# Game #53 Jazz @ Suns



## Hyperion (Dec 5, 2006)

Game on!


----------



## Hyperion (Dec 5, 2006)

Frye is on fire tonight! 19 points in the first quarter and 5/5 on 3pters


----------



## Dissonance (Jul 21, 2004)

^Holy ****.


----------



## Hyperion (Dec 5, 2006)

Frye guy with 27 points! Damn!


----------



## Hyperion (Dec 5, 2006)

Suns making a push. They look good when carter isn't in. funny how that works.


----------



## MeirToTheWise (Nov 9, 2005)

Suns won it 102-101. Frye had 31 pts and Nash had 20 pts and 14 asts.


----------



## Hyperion (Dec 5, 2006)

Yeah, I was a little bummed that he couldn't get to 15 assists.
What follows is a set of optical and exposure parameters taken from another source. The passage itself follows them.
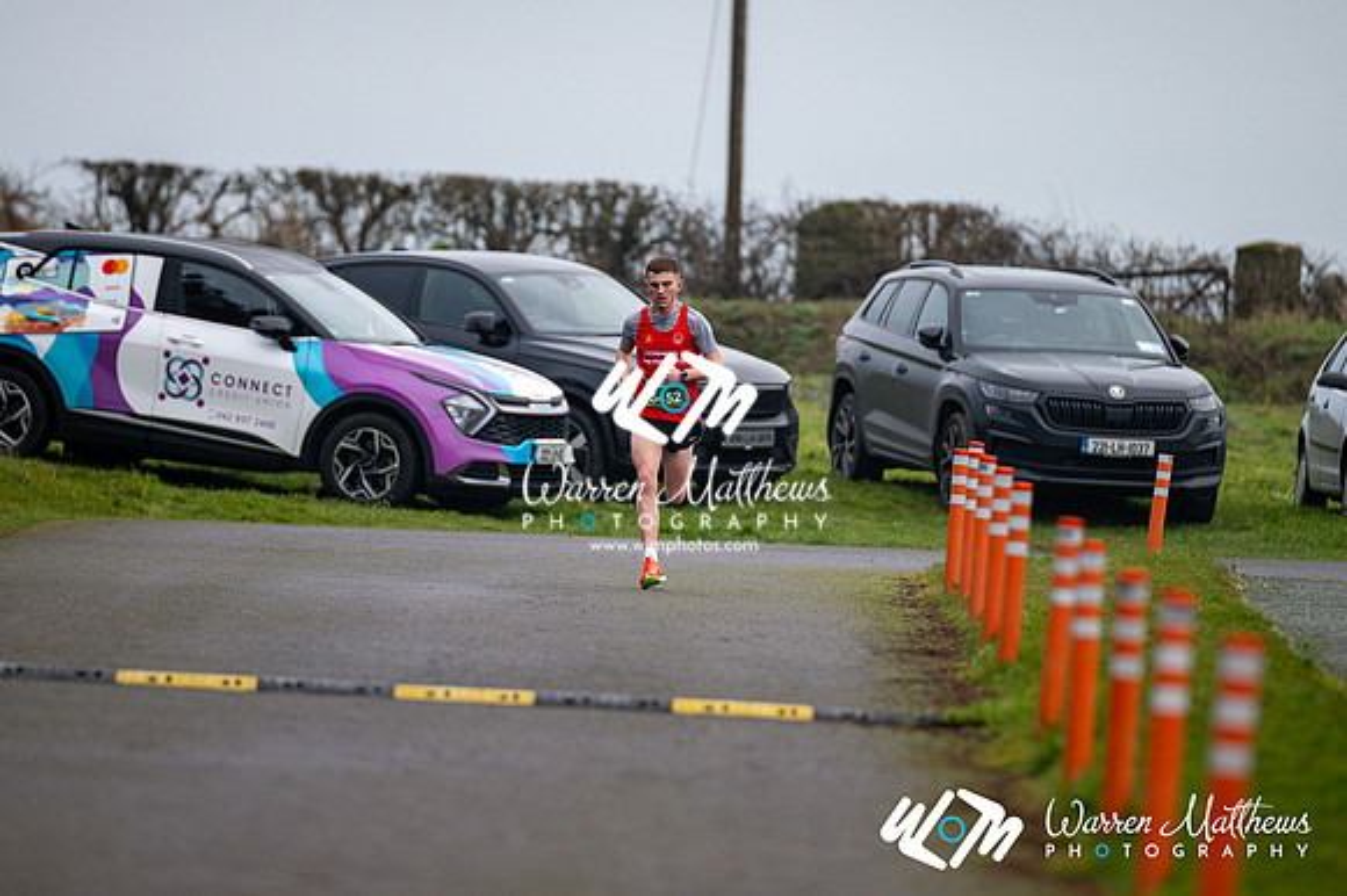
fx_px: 16827
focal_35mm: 450
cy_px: 448
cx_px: 674
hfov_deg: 4.6
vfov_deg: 3.1
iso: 280
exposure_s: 1/1600
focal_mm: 300
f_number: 2.8
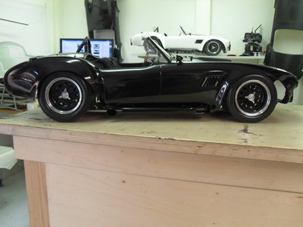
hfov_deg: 52.6
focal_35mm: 35
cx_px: 152
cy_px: 114
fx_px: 306
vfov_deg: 40.7
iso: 160
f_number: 2.8
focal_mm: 6.2
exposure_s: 1/30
Another 20-14 night for Nash. That makes it 34 games of over 10 assists for Nash.


----------



## Madstrike (Jan 12, 2011)

when is Gortat gonna be a starter, he is already getting more minutes than Lopez, for good reason...

ps: why do I have negative credits? also do you do with credits lol?


----------



## Hyperion (Dec 5, 2006)

Madstrike said:


> when is Gortat gonna be a starter, he is already getting more minutes than Lopez, for good reason...
> 
> ps: why do I have negative credits? also do you do with credits lol?


For games and such! 

http://www.basketballforum.com/everything-but-basketball/450026-credits-arcade-etc.html


----------